The long-anticipated presidential proclamation would bar migrants from being granted asylum when U.S. officials deem that the southern border is overwhelmed.

The Democratic president had contemplated unilateral action for months after the collapse of a bipartisan border security deal in Congress. Biden said he preferred more lasting action via legislation but “Republicans have left me no choice.”

Instead, he said he was acting on his own to “gain control of the border” while also insisting that “I believe immigration has always been the lifeblood of America.” Former President Donald Trump “told the Republicans … that he didn’t want to fix the issue, he wanted to use it to attack me,” Biden said.

“It was a cynical, extremely cynical, political move and a complete disservice to the American people who are looking for us not to weaponize the border but to fix it.”

Trump, on the other hand, used his social media account to assail Biden again over immigration, saying the Democrat had “totally surrendered our Southern Border” and his order was “all for show” ahead of their June 27 presidential debate.

The order will go into effect when the number of border encounters between ports of entry hits 2,500 per day, according to senior administration officials.

That means Biden’s order should go into effect immediately, because the daily averages are higher now. Average daily arrests for illegal crossings from Mexico were last below 2,500 in January 2021, the month that Biden took office.

The last time the border encounters dipped to 1,500 a day was in July 2020, at the height of the COVID-19 pandemic. The restrictions would be in effect until two weeks after the daily encounter numbers are at or below 1,500 per day between ports of entry, under a seven-day average.

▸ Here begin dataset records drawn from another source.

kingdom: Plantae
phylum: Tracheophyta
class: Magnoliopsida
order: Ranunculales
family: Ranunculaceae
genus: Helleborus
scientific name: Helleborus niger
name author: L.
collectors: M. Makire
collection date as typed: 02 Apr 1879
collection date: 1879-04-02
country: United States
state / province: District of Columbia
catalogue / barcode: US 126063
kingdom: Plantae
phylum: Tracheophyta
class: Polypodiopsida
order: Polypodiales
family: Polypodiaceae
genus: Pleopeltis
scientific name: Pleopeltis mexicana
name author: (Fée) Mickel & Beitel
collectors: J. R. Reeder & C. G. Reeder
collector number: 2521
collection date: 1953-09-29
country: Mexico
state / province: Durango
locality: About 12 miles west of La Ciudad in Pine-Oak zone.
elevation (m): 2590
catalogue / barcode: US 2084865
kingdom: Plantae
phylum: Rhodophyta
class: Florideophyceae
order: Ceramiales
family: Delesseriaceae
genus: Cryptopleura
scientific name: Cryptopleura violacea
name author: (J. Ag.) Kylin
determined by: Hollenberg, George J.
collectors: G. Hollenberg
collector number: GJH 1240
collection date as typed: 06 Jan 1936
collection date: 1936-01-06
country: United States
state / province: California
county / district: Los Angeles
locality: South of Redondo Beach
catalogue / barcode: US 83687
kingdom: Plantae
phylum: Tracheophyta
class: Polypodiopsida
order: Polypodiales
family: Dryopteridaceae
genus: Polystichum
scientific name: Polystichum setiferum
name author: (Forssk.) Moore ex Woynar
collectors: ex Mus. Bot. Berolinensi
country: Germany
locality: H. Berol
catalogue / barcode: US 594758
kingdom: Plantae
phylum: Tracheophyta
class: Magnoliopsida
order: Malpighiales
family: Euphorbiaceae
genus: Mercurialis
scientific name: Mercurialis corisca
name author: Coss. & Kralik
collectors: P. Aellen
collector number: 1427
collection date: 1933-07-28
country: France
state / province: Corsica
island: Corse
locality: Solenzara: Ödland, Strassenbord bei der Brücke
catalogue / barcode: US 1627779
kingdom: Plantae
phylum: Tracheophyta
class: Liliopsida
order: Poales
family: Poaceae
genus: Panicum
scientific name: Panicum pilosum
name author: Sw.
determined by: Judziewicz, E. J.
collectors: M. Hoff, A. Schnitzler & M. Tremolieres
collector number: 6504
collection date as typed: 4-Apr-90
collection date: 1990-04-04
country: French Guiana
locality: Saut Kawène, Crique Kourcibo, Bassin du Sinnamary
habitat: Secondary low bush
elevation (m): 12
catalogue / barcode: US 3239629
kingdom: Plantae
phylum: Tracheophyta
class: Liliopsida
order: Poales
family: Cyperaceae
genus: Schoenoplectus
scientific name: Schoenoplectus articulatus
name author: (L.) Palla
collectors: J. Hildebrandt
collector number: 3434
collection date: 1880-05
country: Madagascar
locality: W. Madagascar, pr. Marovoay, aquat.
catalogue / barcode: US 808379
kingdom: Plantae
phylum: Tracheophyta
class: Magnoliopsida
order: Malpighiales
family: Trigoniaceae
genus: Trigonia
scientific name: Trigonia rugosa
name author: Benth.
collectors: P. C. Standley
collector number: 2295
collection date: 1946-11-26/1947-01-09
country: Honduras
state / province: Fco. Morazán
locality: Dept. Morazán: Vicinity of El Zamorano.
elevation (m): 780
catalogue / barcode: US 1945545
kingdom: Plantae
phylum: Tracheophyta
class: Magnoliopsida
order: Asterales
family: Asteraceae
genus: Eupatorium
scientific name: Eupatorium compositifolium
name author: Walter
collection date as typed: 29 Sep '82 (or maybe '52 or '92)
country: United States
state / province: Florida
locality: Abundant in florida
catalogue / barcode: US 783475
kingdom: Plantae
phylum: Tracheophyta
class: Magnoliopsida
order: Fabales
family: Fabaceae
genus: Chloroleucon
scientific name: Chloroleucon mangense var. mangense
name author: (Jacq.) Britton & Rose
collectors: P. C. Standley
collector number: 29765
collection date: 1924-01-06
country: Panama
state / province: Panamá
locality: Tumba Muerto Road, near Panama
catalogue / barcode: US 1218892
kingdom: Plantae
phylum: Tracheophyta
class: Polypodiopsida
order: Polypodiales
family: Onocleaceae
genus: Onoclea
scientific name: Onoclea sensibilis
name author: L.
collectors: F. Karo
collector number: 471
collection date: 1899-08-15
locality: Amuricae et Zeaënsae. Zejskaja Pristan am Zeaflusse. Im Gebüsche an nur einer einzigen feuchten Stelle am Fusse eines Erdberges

Homeland Security said increased enforcement with Mexico since high-level bilateral meetings in late December has lowered illegal crossings but is “likely to be less effective over time,” creating a need for more action. “Smuggling networks are adaptable, responding to changes put in place,” the department said in a federal rule published Tuesday.

The department predicts that arrests for illegal crossings may climb to a daily average as high as 6,700 from July through September. At the border Tuesday, there were no visible signs of immediate impact.

The legal authority being invoked by Biden comes under Section 212(f ) of the Immigration and Nationality Act, which allows a president to limit entries for certain migrants if their entry is deemed “detrimental” to the national interest.

“We intend to sue,” Lee Gelernt, an attorney for the American Civil Liberties Union. “A ban on asylum is illegal, just as it was when Trump unsuccessfully tried it.”

Republicans dismissed Biden’s order as nothing more than a “political stunt” meant to show toughened immigration enforcement ahead of the election.

“He tried to convince us all for all this time that there was no way he could possibly fix the mess,” GOP House Speaker Mike Johnson said at a news conference. “Remember that he engineered it.